__The problem__
Swap "pie chart" for "pie graph" wherever it appears in the entries below, and write the entries out again with nothing else changed. Leave out the pictures.

__Task material__

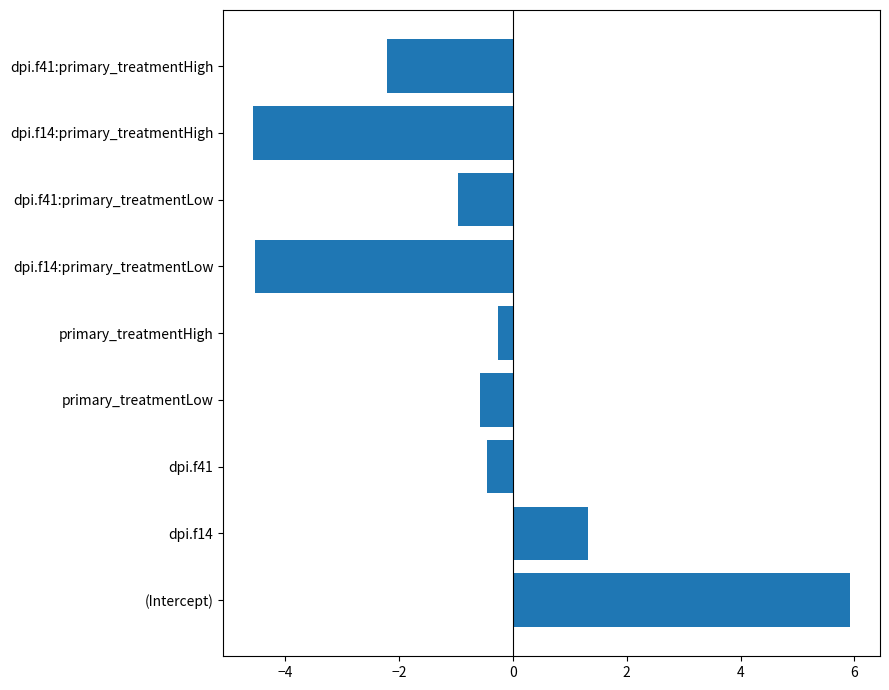

What value does the data have at dpi.f14:primary_treatmentHigh?

-4.6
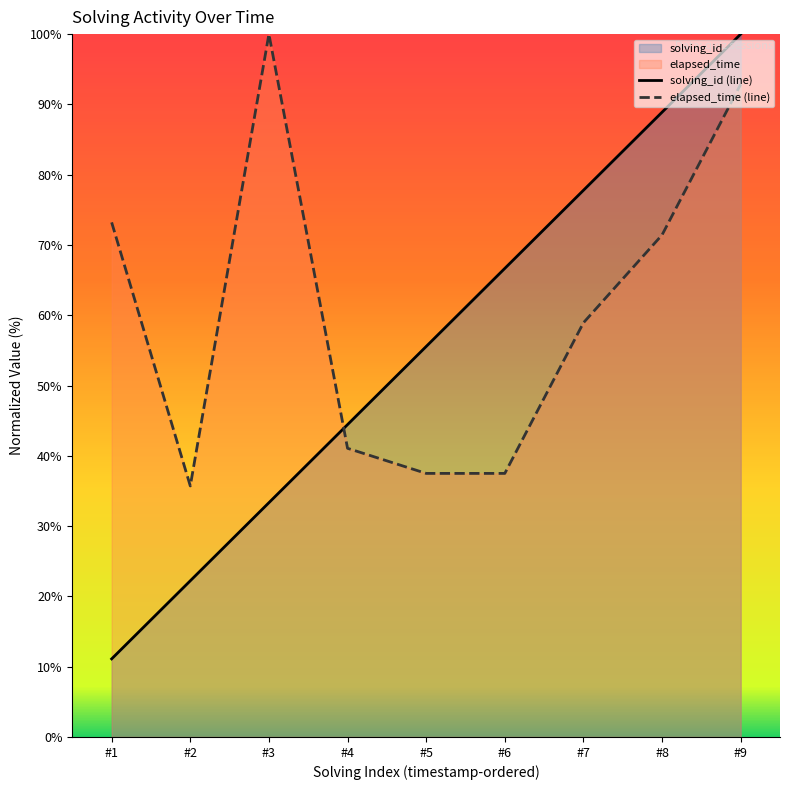

What is the difference between the maximum and minimum values in the solving_id (line) series?

88.9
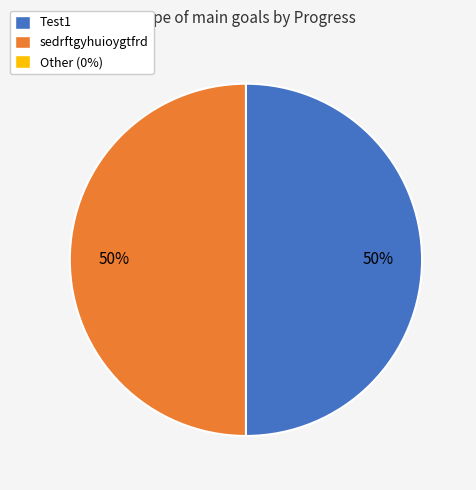

How many segments does this pie chart have?

2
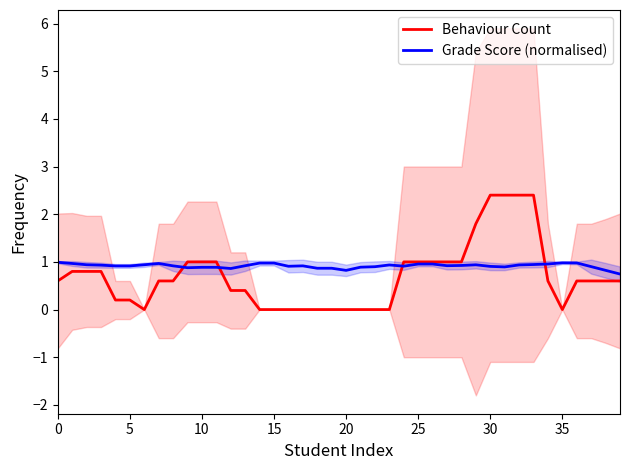

The value of Behaviour Count at 20 is -1.3. True or false?

False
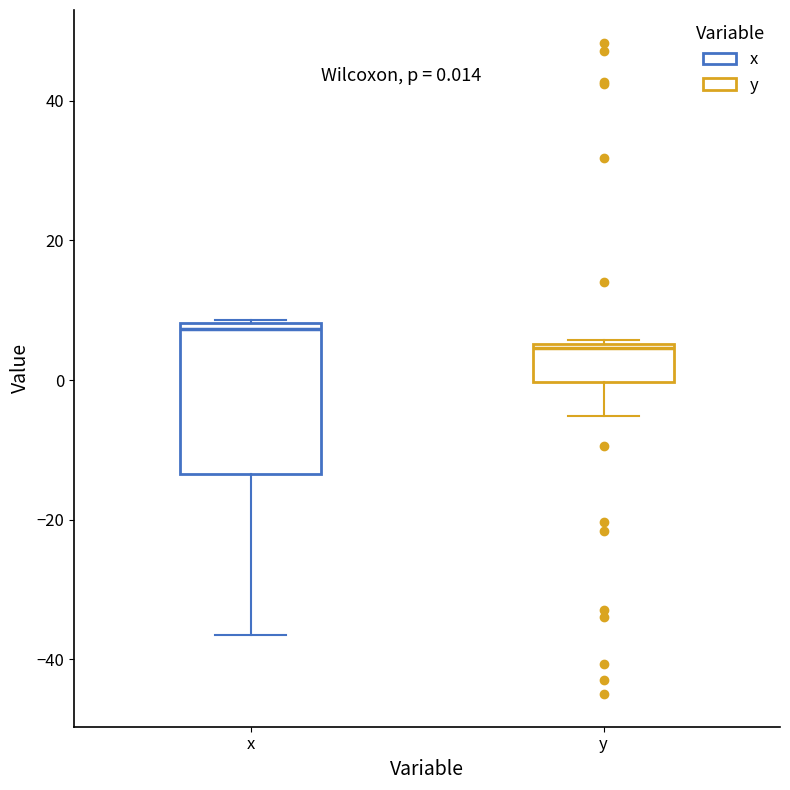

Which box is the tallest, from its lower edge to its upper edge?

x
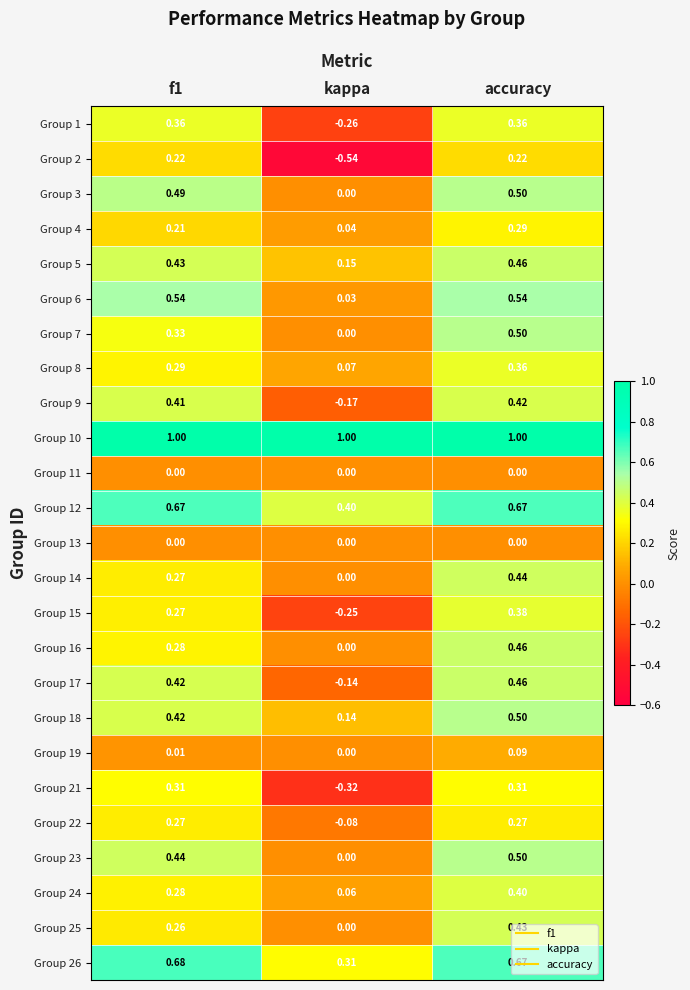

What is the spread (max minus min) of values at kappa?

1.5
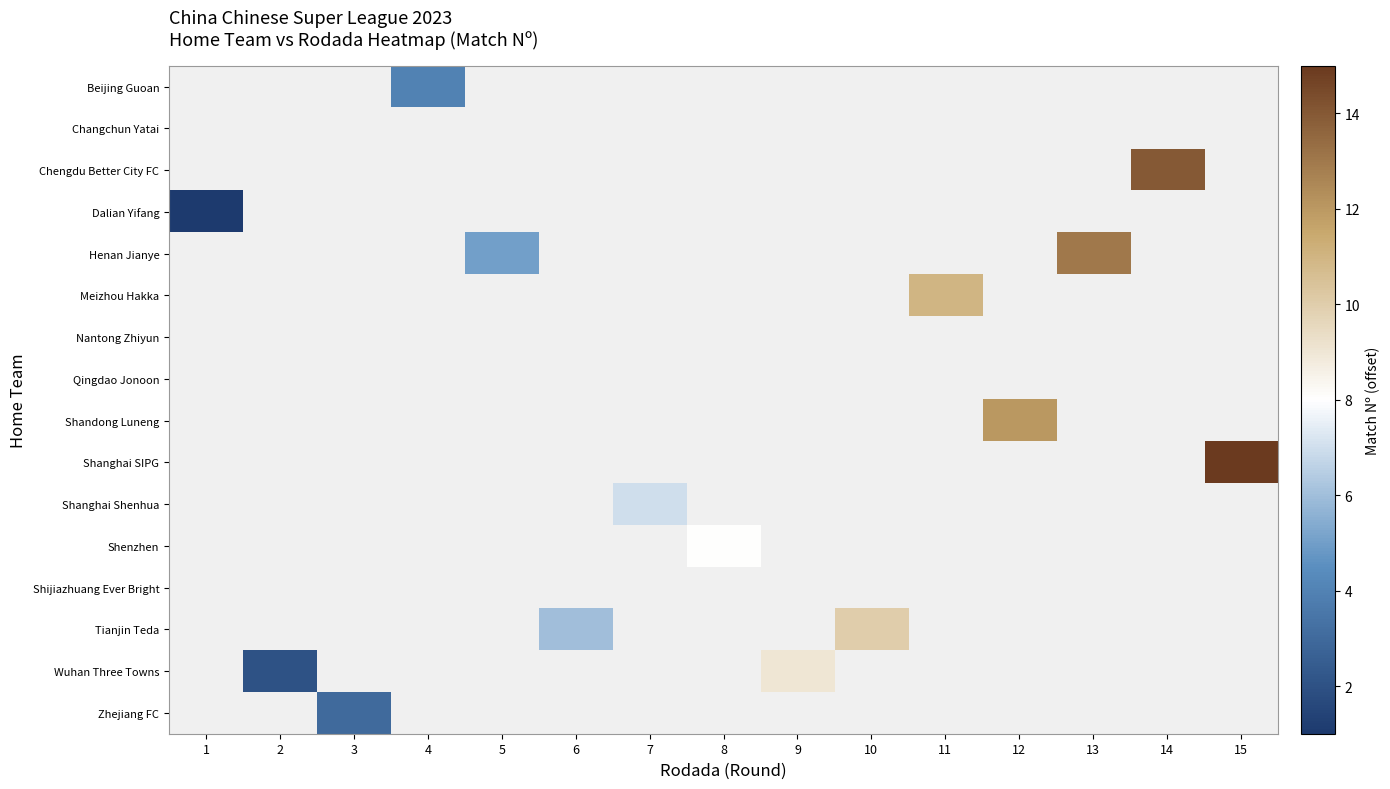

List the series in order of their peak value, lowest first.

row_0, row_1, row_2, row_3, row_4, row_5, row_6, row_7, row_8, row_9, row_10, row_11, row_12, row_13, row_14, row_15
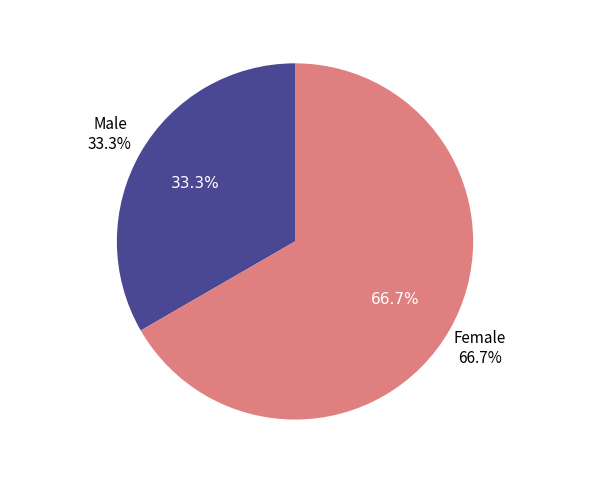

How many slices are in this pie chart?

2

__Exercise output__
What value does the data have at dpi.f14:primary_treatmentHigh?

-4.6

What is the difference between the maximum and minimum values in the solving_id (line) series?

88.9

How many segments does this pie graph have?

2

The value of Behaviour Count at 20 is -1.3. True or false?

False

Which box is the tallest, from its lower edge to its upper edge?

x

What is the spread (max minus min) of values at kappa?

1.5

List the series in order of their peak value, lowest first.

row_0, row_1, row_2, row_3, row_4, row_5, row_6, row_7, row_8, row_9, row_10, row_11, row_12, row_13, row_14, row_15

How many slices are in this pie graph?

2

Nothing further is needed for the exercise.